TASK MATERIAL
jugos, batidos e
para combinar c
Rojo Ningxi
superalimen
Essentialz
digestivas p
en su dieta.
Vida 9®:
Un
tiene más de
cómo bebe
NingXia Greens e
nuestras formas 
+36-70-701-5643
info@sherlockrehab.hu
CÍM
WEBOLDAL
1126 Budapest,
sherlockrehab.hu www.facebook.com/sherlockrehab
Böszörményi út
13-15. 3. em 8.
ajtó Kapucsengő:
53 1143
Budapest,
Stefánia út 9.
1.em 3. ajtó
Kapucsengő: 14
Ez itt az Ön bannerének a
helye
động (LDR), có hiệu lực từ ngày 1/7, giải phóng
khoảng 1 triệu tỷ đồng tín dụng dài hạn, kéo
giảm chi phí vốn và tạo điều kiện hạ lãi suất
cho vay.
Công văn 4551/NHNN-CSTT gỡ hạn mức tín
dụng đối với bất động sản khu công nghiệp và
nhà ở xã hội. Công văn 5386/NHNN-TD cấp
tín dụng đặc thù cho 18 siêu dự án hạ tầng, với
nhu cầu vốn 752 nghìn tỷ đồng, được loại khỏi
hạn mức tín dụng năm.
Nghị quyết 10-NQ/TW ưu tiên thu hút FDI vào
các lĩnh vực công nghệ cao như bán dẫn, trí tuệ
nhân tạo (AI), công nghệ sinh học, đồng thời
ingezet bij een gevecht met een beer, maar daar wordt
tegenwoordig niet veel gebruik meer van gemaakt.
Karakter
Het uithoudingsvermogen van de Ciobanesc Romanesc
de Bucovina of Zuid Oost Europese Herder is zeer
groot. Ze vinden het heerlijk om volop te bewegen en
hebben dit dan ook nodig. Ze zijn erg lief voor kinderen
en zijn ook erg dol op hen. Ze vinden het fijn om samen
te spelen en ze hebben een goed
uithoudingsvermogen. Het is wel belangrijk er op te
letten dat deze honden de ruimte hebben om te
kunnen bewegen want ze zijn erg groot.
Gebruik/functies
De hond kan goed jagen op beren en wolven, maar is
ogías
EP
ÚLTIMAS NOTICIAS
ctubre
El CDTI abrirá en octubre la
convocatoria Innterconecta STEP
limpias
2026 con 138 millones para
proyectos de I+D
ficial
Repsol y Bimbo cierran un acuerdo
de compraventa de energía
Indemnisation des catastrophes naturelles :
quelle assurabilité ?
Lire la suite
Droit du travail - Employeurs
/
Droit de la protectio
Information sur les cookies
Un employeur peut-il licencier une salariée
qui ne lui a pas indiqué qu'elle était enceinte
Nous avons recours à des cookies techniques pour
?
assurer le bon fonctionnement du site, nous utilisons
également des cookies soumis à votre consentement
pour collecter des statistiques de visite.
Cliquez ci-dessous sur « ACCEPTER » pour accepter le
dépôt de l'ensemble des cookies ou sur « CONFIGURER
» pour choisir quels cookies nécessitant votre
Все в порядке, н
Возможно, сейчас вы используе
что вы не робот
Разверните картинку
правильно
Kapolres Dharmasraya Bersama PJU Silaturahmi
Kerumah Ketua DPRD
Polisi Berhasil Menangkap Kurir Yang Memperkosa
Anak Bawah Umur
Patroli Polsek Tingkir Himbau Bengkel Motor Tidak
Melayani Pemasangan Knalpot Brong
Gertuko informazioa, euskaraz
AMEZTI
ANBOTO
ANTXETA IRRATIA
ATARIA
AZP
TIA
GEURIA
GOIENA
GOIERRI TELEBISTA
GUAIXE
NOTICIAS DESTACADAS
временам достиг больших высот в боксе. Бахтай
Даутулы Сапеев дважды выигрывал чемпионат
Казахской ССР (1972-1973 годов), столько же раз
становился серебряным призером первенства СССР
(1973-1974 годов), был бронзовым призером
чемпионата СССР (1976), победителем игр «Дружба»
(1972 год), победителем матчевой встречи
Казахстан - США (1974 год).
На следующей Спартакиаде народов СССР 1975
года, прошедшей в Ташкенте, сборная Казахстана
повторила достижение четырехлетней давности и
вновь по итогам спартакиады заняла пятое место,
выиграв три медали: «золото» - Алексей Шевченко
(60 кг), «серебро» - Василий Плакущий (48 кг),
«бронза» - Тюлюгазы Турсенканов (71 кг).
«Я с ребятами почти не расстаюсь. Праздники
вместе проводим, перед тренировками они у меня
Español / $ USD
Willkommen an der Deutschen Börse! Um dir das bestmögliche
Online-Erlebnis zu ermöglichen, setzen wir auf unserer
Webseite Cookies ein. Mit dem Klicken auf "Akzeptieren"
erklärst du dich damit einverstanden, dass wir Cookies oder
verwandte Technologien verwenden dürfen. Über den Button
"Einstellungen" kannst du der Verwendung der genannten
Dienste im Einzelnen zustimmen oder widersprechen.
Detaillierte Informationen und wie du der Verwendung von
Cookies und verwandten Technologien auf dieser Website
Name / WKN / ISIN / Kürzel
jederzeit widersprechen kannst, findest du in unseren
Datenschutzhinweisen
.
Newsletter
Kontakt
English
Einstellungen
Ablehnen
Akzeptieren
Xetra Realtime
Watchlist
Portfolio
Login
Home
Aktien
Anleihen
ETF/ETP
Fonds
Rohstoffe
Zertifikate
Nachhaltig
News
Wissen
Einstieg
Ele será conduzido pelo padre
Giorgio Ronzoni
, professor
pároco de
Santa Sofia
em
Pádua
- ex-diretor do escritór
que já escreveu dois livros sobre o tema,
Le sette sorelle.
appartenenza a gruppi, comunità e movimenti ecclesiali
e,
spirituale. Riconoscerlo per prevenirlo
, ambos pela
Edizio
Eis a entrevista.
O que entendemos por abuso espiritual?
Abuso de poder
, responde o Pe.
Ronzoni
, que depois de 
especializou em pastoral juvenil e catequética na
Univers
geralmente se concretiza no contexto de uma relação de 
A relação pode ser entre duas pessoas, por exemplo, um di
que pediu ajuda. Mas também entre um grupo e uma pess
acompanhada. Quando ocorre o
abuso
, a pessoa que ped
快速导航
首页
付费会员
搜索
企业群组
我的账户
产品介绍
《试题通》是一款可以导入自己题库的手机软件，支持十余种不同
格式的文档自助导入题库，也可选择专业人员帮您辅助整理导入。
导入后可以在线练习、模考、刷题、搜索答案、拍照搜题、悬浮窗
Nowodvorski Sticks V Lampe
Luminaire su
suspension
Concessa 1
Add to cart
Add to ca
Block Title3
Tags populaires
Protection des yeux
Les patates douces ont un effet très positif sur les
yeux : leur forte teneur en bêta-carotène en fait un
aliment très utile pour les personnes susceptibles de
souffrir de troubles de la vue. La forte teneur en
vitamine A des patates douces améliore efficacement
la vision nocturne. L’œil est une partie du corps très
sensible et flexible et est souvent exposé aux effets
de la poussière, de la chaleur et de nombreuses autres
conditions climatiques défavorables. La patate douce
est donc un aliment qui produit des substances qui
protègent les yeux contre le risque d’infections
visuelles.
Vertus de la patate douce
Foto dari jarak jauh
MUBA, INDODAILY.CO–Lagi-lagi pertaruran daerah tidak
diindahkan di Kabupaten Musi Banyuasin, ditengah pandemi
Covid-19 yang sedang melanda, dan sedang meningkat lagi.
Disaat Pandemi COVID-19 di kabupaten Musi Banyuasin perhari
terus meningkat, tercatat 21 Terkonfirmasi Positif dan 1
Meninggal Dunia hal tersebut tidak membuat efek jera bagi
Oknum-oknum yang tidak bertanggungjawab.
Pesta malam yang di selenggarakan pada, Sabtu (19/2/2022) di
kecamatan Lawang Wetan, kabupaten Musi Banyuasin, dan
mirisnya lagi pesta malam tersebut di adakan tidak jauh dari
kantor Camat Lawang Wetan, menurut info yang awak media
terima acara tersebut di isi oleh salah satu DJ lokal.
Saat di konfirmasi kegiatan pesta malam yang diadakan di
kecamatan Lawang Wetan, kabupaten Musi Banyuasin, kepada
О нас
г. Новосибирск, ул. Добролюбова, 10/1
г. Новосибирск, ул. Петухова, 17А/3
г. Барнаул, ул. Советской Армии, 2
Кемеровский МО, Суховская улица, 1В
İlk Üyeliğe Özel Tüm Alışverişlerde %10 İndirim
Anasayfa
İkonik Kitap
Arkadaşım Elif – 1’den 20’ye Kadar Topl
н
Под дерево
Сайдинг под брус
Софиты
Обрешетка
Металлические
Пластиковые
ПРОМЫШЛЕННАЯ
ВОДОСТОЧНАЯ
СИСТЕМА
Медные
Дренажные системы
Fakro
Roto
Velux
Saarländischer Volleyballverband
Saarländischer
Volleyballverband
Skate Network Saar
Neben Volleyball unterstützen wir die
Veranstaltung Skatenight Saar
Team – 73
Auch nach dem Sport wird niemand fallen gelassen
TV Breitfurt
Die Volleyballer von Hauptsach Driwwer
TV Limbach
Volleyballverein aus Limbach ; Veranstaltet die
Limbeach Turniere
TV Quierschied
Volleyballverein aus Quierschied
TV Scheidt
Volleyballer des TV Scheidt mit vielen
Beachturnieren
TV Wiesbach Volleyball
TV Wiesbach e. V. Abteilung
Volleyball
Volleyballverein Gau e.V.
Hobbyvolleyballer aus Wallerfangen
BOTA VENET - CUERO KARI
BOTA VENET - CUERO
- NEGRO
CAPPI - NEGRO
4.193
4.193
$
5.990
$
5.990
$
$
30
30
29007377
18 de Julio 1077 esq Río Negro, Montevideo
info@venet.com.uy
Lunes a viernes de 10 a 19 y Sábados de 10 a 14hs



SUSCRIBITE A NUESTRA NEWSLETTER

TASK REQUIREMENTS
Could you restate word for word the lines above from the one containing "повторила достижение четырехлетней давности и" through the one containing "Abuso de poder", both included, and nothing else?

WRITTEN ANSWER
повторила достижение четырехлетней давности и
вновь по итогам спартакиады заняла пятое место,
выиграв три медали: «золото» - Алексей Шевченко
(60 кг), «серебро» - Василий Плакущий (48 кг),
«бронза» - Тюлюгазы Турсенканов (71 кг).
«Я с ребятами почти не расстаюсь. Праздники
вместе проводим, перед тренировками они у меня
Español / $ USD
Willkommen an der Deutschen Börse! Um dir das bestmögliche
Online-Erlebnis zu ermöglichen, setzen wir auf unserer
Webseite Cookies ein. Mit dem Klicken auf "Akzeptieren"
erklärst du dich damit einverstanden, dass wir Cookies oder
verwandte Technologien verwenden dürfen. Über den Button
"Einstellungen" kannst du der Verwendung der genannten
Dienste im Einzelnen zustimmen oder widersprechen.
Detaillierte Informationen und wie du der Verwendung von
Cookies und verwandten Technologien auf dieser Website
Name / WKN / ISIN / Kürzel
jederzeit widersprechen kannst, findest du in unseren
Datenschutzhinweisen
.
Newsletter
Kontakt
English
Einstellungen
Ablehnen
Akzeptieren
Xetra Realtime
Watchlist
Portfolio
Login
Home
Aktien
Anleihen
ETF/ETP
Fonds
Rohstoffe
Zertifikate
Nachhaltig
News
Wissen
Einstieg
Ele será conduzido pelo padre
Giorgio Ronzoni
, professor
pároco de
Santa Sofia
em
Pádua
- ex-diretor do escritór
que já escreveu dois livros sobre o tema,
Le sette sorelle.
appartenenza a gruppi, comunità e movimenti ecclesiali
e,
spirituale. Riconoscerlo per prevenirlo
, ambos pela
Edizio
Eis a entrevista.
O que entendemos por abuso espiritual?
Abuso de poder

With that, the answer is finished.